* [WORK TO COMPLETE]: Once the line holding "Davì G, Patrono" is found in the listing below, write it out and each later line exactly, up to and including the one holding "Bittl AJ, Baber".

** RECORDS FOR THIS TASK follows **

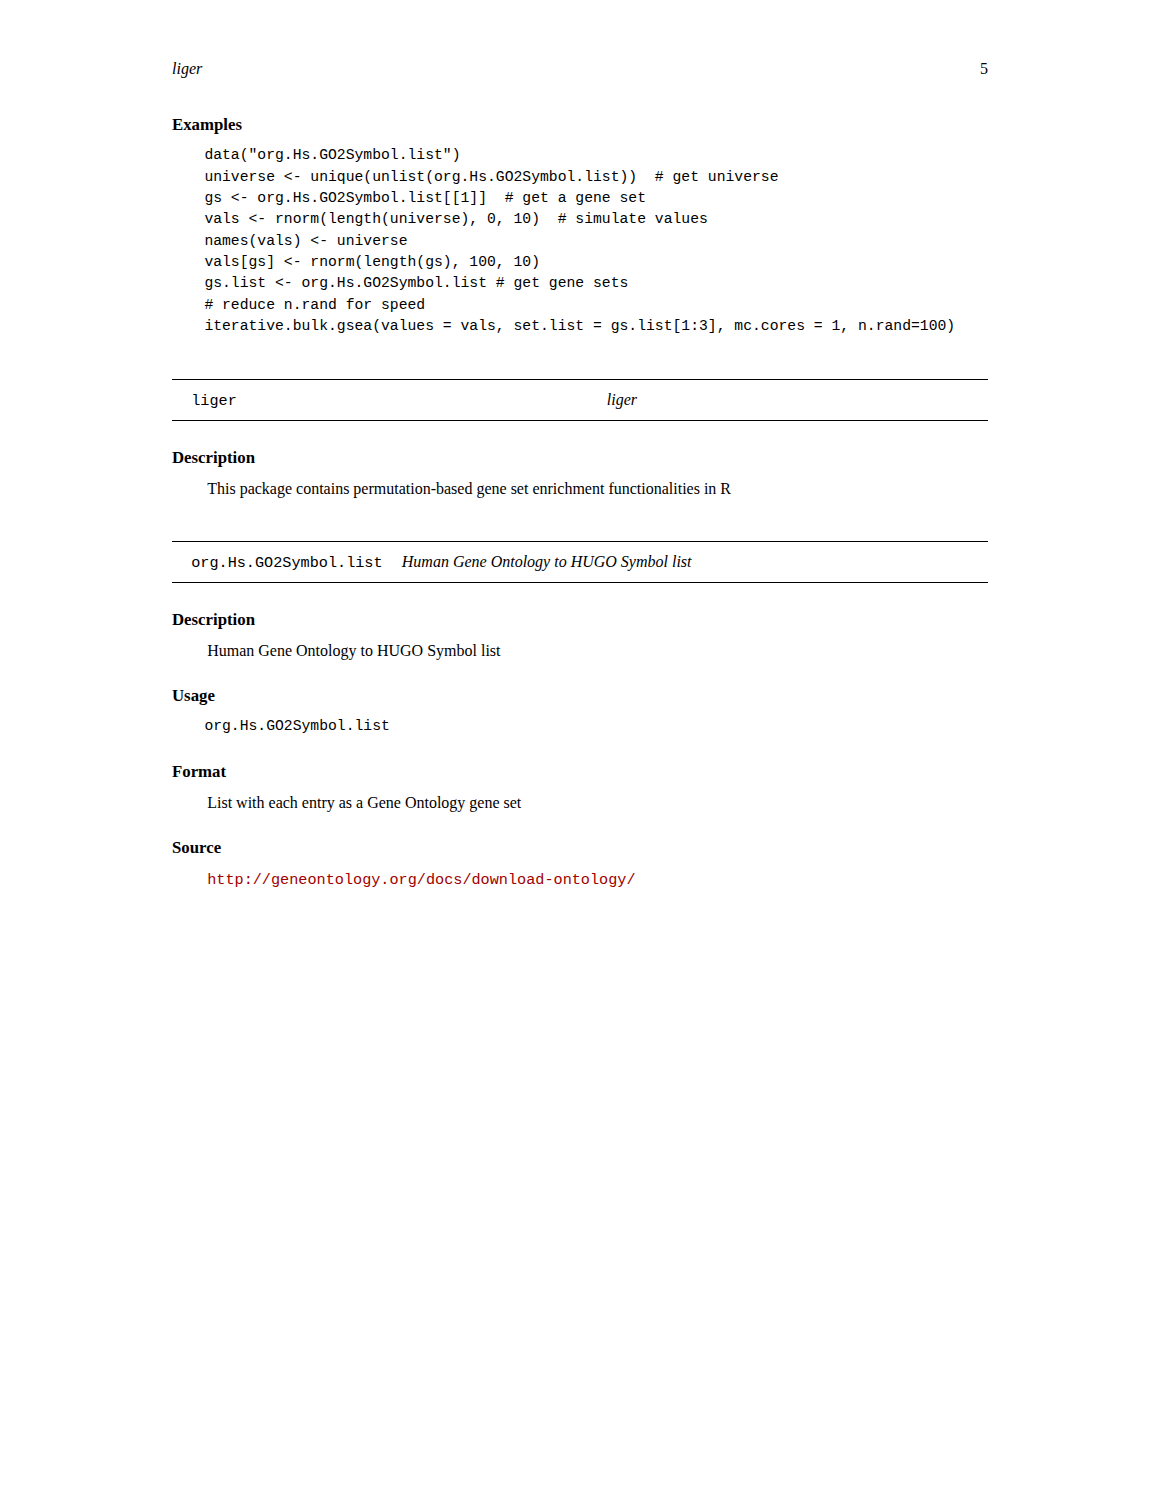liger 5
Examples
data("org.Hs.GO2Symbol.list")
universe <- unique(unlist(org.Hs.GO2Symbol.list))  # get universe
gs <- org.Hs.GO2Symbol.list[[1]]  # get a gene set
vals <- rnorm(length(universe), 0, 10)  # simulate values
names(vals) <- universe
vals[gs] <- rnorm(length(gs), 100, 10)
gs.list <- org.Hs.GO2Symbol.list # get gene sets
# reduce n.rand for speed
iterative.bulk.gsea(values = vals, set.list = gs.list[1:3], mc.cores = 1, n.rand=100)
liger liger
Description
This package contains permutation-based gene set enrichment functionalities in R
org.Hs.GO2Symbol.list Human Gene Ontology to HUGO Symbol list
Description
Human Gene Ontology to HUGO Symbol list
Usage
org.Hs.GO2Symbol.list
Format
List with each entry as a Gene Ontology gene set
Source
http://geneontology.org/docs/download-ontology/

** End of RECORDS FOR THIS TASK **
** RECORDS FOR THIS TASK follows **

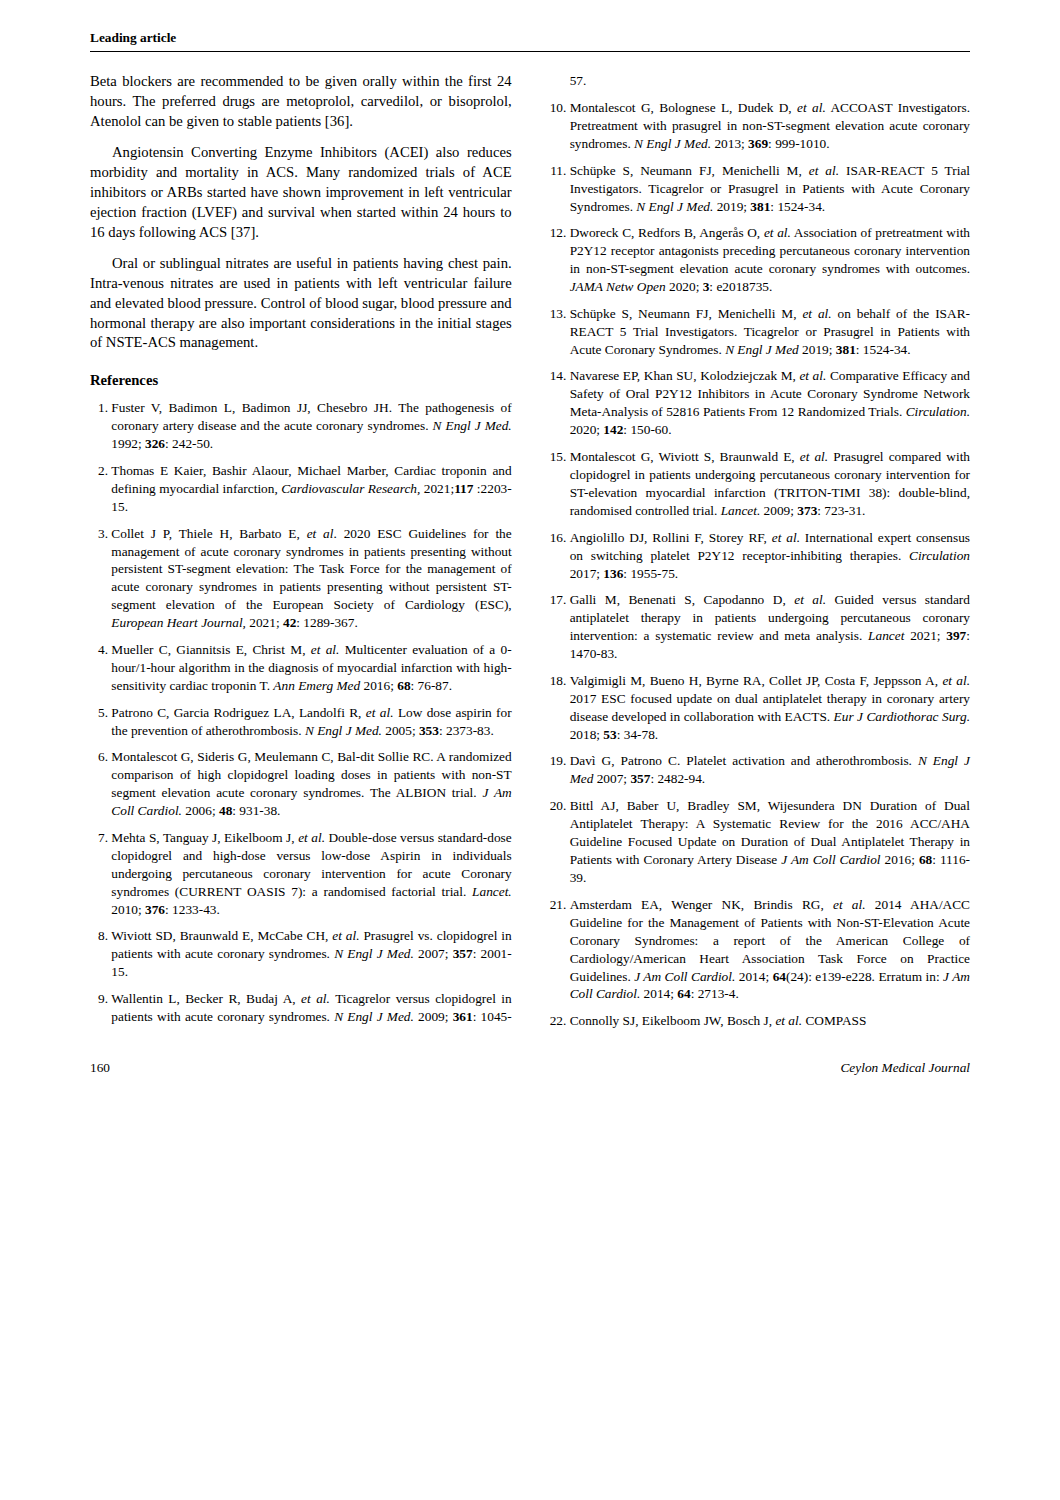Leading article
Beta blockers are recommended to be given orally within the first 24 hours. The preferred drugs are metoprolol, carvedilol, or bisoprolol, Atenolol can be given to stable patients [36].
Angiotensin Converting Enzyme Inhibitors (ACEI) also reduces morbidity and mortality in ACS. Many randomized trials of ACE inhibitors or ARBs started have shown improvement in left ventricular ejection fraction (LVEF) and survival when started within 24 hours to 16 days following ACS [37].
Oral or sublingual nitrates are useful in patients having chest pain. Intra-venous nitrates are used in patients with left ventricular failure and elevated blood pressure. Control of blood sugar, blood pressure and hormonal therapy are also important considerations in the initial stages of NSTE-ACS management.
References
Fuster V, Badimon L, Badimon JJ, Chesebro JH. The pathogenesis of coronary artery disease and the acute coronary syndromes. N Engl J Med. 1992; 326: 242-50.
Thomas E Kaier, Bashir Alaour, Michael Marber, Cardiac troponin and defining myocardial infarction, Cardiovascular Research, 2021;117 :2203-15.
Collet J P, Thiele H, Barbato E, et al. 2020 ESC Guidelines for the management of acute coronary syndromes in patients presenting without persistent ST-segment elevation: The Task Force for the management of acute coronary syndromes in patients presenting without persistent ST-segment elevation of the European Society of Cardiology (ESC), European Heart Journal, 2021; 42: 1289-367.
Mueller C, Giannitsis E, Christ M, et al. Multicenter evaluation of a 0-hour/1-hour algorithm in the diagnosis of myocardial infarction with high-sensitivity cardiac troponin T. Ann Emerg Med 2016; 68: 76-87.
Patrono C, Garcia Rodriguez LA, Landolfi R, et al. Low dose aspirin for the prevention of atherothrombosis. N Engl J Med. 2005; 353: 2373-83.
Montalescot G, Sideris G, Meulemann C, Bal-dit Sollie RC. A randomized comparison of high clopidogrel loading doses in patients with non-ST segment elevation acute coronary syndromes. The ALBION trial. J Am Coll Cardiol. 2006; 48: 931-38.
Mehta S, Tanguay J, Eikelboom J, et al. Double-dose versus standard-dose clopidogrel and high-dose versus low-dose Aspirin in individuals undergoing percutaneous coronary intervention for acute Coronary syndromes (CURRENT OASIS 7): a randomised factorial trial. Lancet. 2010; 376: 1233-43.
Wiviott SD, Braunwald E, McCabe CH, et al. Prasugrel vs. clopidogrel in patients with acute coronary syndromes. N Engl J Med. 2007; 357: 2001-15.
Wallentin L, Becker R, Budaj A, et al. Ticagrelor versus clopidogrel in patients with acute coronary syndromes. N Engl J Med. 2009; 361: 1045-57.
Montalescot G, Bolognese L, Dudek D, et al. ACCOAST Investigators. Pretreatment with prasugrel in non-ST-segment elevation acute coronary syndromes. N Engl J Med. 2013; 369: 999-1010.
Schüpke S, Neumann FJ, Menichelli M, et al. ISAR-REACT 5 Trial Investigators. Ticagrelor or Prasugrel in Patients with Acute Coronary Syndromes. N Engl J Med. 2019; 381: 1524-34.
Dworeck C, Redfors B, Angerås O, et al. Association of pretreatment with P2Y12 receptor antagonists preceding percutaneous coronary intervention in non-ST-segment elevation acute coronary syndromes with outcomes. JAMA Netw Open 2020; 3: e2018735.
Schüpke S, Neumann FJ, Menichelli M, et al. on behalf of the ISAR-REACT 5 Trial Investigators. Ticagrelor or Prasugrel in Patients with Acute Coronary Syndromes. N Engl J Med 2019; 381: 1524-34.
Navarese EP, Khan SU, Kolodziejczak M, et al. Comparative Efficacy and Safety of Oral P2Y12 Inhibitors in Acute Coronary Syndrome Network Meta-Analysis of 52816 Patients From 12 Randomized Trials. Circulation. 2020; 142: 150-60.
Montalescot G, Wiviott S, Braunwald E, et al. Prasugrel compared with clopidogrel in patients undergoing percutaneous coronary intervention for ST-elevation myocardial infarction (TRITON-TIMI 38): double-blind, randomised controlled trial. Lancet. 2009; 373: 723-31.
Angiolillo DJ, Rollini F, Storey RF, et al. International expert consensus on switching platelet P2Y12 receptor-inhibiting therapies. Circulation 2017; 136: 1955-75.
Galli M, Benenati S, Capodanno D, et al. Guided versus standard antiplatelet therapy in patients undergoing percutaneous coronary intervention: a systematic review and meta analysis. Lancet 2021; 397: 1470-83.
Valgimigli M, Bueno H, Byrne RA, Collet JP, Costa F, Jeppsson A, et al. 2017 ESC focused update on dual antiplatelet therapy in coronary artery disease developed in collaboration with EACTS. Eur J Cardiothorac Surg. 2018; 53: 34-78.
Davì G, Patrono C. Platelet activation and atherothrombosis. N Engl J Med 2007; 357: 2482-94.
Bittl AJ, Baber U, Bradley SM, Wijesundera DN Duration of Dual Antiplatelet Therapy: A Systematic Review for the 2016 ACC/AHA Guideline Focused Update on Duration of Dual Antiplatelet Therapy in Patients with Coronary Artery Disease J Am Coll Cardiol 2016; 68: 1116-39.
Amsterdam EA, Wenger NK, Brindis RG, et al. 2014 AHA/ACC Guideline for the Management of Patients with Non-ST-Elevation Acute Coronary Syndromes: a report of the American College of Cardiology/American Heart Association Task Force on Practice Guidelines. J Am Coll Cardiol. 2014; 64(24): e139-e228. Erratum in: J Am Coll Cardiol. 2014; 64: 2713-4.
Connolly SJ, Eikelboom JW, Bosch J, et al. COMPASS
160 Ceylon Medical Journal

** End of RECORDS FOR THIS TASK **

* [PROBLEM SOLUTION]:
Davì G, Patrono C. Platelet activation and atherothrombosis. N Engl J Med 2007; 357: 2482-94.
Bittl AJ, Baber U, Bradley SM, Wijesundera DN Duration of Dual Antiplatelet Therapy: A Systematic Review for the 2016 ACC/AHA Guideline Focused Update on Duration of Dual Antiplatelet Therapy in Patients with Coronary Artery Disease J Am Coll Cardiol 2016; 68: 1116-39.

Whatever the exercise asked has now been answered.